A: Yeah it’s happening right now and it sucks. It’s great, but it sucks because it’s considerably more difficult to write. I’m constantly trying to make sure I’m not falling into habits or defaulting to techniques or tendencies so it’s challenging to make sure every single idea is being explored and employed to its fullest potential. And so I think I scrutinize every single note in a way that I never have before and, simply because I’m improving, and I have higher standards and expectations for myself. I don’t ever want to write the same piece twice, or have two pieces sound the same. I don’t want people to hear a piece of mine and say “oh, that sounds like a Elijah Daniel Smith piece” because I don’t want to be predictable. So I’m always trying to force myself out of my own box and think about every single piece as its own entity. When I write a piece, I feel like I live with that piece for however long it takes to write, and that it’s always with me, following me around and bouncing around in my head, and I try to understand it and find out what it naturally wants to do and where it naturally wants to go, rather than forcing it to do something that it doesn’t want to do. Of course, there are times when it’s interesting to force a piece to do something it doesn’t want to do, but I won’t understand how to do that unless I understand what it does want to do.
Q: How long did it take you to write this from conception to actually having the full score finished?
A: From conception to the very end, probably about three months. I spent about a month just thinking about it and conceptualizing and two months writing it. I’ve always been able to write songs relatively quickly just because the arc of it and the structure and the emotional core and idea are already there. There’s something to work with already and I don’t have to start everything from scratch, if that makes sense. Those things are already implied in the poetry so it’s not that it’s out of my control, or that it’s already determined, but there are implications and suggestions to work with. But finding the right material to build on was the most difficult part, as always.
Q: What do you want people to take away from this performance? What do you want them to be thinking or feeling?
A: Yeah, I want them to feel terrible at the end of it. I guess it goes back to the idea of being able to experience an emotion without having to actually feel it, I want them to experience all of the emotions present in the piece, but I don’t want anybody to leave to hall actually wanting to die. But I do want them to feel the weight of the subject matter and the words. Some of the words in this piece are the last things that these men ever wrote down and I want people to really understand that these are, in a sense, the real last words of real people.
Q: Working with such heavy material for months, did it affect you at all in the process?
A: Absolutely, the more time you spend reading and thinking about death, the more you’re going start thinking about it involuntarily.
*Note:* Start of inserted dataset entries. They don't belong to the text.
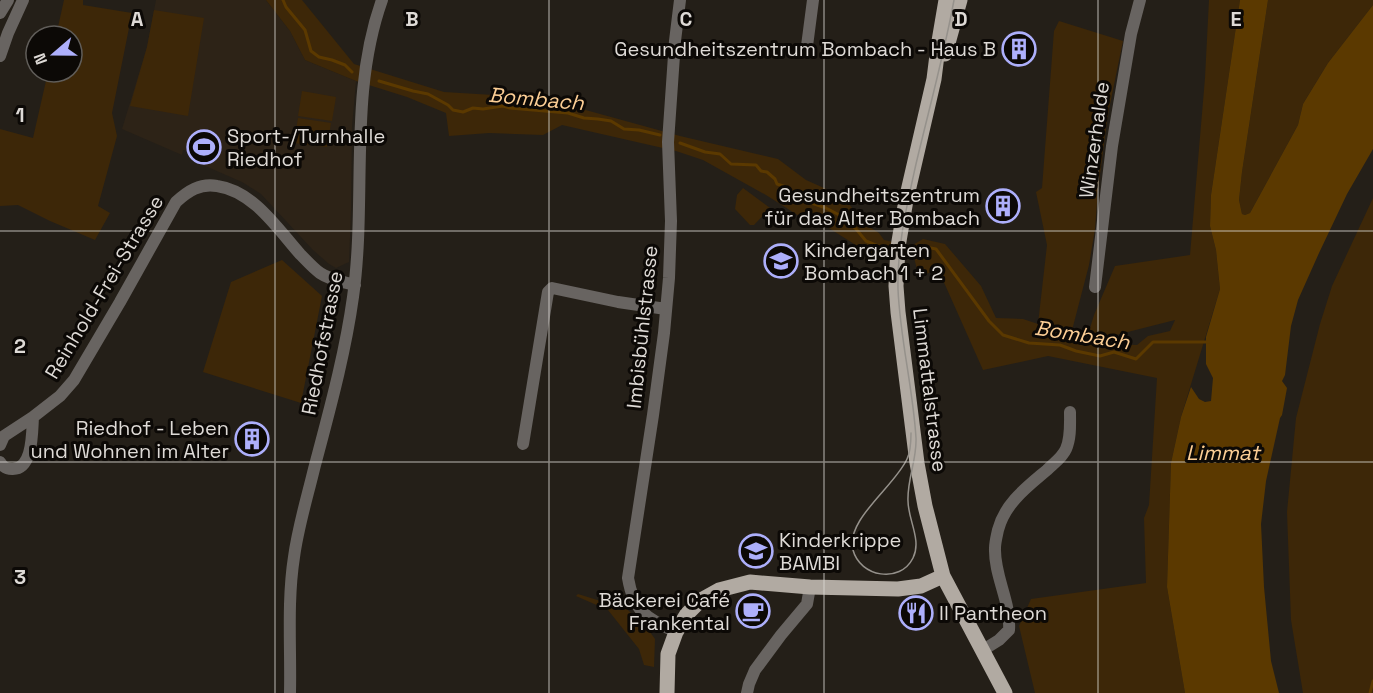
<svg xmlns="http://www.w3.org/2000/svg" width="1373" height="693" viewBox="0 0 1373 693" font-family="'Space Grotesk',sans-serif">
<rect width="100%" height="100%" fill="#241f18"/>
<path fill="#2d2317" d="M156,0H266L290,31L305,60L356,81L352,127L351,211L349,262L336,268L329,264L313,250L261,194L242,182L203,165L198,161L197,152L183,150L182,155L122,129L147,47Z"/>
<path fill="#3d2708" d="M64,0H83V5L132,13L112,113L117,136L98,206L110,213L95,240L50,221L18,205L0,206V129L33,138L48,72H72V36H56Z
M266,0H302L354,64L444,92L542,98L680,136L778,159L806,180L833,192L846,201L868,226L879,233L884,240L911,246L923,239L945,244L981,286L996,318L1023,319L1038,324L1047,245L1036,192L1042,188L1054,31L1059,21L1123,41L1108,114L1098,189L1095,229L1089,265L1070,338L1079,343L1137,345L1148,336L1170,331L1175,320L1112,336L1087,338L1094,315L1115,266L1190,255L1205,78L1209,0H1240L1211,195L1210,226L1216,250L1220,289L1181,417L1171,463L1167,587L1185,693H1035L1019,626L1031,599L1146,583L1144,518L1149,505L1157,378L1048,356L983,370L938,269L919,277L912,250L883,253L878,257L870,254L824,225L810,223L766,195L703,160L676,151L562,125L543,135L489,133L449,136L446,113L407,97L356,81L305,60L290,31Z
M1268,0H1373V5L1328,63L1303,104L1298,125L1250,213L1245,215L1242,214L1239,200L1242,172Z
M154,10L204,18L188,116L130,106L147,47Z
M302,91L336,97L332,121L298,116Z
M298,118L331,123L327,147L294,143Z
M743,188L770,208L754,225H750L735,209L737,195Z
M1373,198V693H1303L1291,620L1287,512L1296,418L1320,324L1332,286Z
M282,260L322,296L301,403L203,372L231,282Z
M578,594L607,603L619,610L627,609L650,632L655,639L654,667L644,665L639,649L608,610L576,596Z"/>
<path fill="#5b3900" d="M1240,0H1268L1242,172L1239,200L1242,214L1245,215L1250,213L1298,125L1303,104L1328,63L1373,5V149L1347,194L1319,253L1298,300L1291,326L1285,375L1282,381L1287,388L1282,415L1280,418L1266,481L1261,524L1264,587L1271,661L1279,693H1185L1167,587L1171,463L1181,417L1191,387L1199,399L1205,402L1211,401L1213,378L1206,364V337L1220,289L1216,250L1210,226L1211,195Z"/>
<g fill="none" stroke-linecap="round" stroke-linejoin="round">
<path stroke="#5b3900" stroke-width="3" d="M283,0L286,7L305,30L311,51L319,57L332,60L345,65L352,72
M379,81L413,91L428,94L448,105L453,110L463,112L473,108L483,109L503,106L510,108L568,113L584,118L598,119L611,121L624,129L639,130L660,135
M680,143L705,152L720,154L731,164L756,165L761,171L767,172L775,179L777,184L786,187L800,199L826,208L843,217L856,229L866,241L883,248
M911,249L920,246L936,249L989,321L1003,335L1029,343L1060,345L1076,351L1100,356L1114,352L1136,359L1153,342H1208
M1370,693L1373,681"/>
<path stroke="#686461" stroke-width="12" d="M0,13L8,0
M807,46L813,0
M0,56L8,33L23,0
M1095,287L1112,146L1131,34L1140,0
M33,417L60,396L74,380L120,302L176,202C188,191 200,183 217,186C253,191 277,228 300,254C306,260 313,268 320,273C330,280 343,282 355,285
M523,444L548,292L552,288L618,302L666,309
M0,445L4,436L33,417C32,433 33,470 12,469C6,469 3,467 0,462
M676,632C647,618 634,613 628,578L653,415L664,333L669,278L671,221L668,142L675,41L680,0
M983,650L999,640L1009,630C1011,602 994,576 995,548C995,542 997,535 998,530C1005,503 1027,487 1047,470C1054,463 1062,458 1066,449C1071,438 1070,424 1070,412
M290,693C291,648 287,602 294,557C298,527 307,498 314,469C329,412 345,355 353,297C367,198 348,95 382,0
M747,693L749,684L755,670L781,635L807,604L810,587"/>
<path stroke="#b1aaa2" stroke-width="15" d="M946,0L938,47L934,79L906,200L898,247L896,286L898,312L917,463L925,506L943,576L1005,693
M945,54L960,0
M667,693L668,654L676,632L687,614L701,600L719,590L750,582L810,587L898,589L921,586L943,576"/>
<path stroke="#95918b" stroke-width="1.5" d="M911,433C911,442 911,451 907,459C895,486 845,520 853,550C860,577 900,584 913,558C922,540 908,520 908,501C907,479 917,460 916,438C913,388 900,339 898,289C897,246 907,205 916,164C929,109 944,55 954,0"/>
</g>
<path fill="none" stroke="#dedad6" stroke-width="1.5" stroke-opacity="0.55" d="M275,0V693M549,0V693M824,0V693M1098,0V693M0,231H1373M0,462H1373"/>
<defs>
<symbol id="building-ring" viewBox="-11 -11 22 22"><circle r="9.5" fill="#0c0906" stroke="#adaffb" stroke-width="1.5"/><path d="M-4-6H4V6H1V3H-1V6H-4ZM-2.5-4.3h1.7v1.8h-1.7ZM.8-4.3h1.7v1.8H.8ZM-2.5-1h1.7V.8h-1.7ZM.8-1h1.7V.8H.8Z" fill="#adaffb"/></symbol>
<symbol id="stadium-ring" viewBox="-11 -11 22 22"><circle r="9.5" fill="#0c0906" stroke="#adaffb" stroke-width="1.5"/><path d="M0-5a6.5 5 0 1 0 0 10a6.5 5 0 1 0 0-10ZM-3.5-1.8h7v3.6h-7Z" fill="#adaffb"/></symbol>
<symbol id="school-ring" viewBox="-11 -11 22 22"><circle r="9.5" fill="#0c0906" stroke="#adaffb" stroke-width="1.5"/><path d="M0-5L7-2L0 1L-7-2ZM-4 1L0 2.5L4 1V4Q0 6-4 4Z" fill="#adaffb"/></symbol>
<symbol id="cafe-ring" viewBox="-11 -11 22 22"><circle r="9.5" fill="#0c0906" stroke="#adaffb" stroke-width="1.5"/><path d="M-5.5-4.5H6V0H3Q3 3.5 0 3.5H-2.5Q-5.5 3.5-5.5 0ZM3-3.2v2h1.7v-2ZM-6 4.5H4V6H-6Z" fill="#adaffb"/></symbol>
<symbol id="restaurant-ring" viewBox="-11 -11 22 22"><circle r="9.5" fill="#0c0906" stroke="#adaffb" stroke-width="1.5"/><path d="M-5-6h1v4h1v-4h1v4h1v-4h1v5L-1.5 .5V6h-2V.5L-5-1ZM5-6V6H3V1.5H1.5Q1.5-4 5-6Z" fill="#adaffb"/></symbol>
</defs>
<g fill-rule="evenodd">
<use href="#building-ring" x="1000" y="30" width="38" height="38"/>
<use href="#stadium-ring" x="185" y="128" width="38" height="38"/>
<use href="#building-ring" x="984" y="187" width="38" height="38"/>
<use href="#school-ring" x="762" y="242" width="38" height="38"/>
<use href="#building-ring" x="233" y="420" width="38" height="38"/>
<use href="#school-ring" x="737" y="532" width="38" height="38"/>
<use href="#cafe-ring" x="734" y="592" width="38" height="38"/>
<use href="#restaurant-ring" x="897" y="594" width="38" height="38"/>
</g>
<g text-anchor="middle" stroke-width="6" stroke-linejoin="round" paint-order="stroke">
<g font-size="20" fill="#dedad6" stroke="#0c0906" text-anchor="end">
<text x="996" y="56">Gesundheitszentrum Bombach - Haus B</text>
<text x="227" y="143" text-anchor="start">Sport-/Turnhalle<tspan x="227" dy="23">Riedhof</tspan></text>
<text x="980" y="202">Gesundheitszentrum<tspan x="980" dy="23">für das Alter Bombach</tspan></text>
<text x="804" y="257" text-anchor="start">Kindergarten<tspan x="804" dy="23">Bombach 1 + 2</tspan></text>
<text x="229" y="435">Riedhof - Leben<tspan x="229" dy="23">und Wohnen im Alter</tspan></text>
<text x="779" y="547" text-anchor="start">Kinderkrippe<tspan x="779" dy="23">BAMBI</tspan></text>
<text x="730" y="607">Bäckerei Café<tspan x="730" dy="23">Frankental</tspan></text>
<text x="939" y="620" text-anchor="start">Il Pantheon</text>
</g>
<g font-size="20" fill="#dedad6" stroke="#0c0906">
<text transform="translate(1094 140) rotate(-82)" y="7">Winzerhalde</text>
<text transform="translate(104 287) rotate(-59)" y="7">Reinhold-Frei-Strasse</text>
<text transform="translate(642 327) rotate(-84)" y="7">Imbisbühlstrasse</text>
<text transform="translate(322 343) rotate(-79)" y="7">Riedhofstrasse</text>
<text transform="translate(930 390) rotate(83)" y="7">Limmattalstrasse</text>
</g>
<g font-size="21" font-style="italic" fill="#fcce95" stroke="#0c0906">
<text transform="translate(536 99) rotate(5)" y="7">Bombach</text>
<text transform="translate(1082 335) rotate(9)" y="7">Bombach</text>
<text x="1223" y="460">Limmat</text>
</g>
</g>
<g font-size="20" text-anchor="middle" font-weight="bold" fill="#dedad6" stroke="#0c0906" stroke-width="6" stroke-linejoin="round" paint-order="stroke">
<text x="137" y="26">A</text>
<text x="412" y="26">B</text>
<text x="686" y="26">C</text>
<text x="961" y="26">D</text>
<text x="1236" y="26">E</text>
<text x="20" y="122">1</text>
<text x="20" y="353">2</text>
<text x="20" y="584">3</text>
</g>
<g transform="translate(54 54) rotate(250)"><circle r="28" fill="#0c0906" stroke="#605d59" stroke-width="1.5"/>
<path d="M0-4.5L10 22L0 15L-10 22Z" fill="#adaffb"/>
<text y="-9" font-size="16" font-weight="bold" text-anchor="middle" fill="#dedad6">N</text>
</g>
</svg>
Going back to what I was saying earlier about pieces always being in my head and being inescapable, those existential thoughts crept in quite a bit. On a beautiful day or something I would be thinking about how these people would have experienced that day completely differently at the time of their writings, you know? Like “Oh this is such a beautiful day, I can’t imagine how it would feel if I was surrounded by death, anticipating the moment that I’m violently killed, myself.”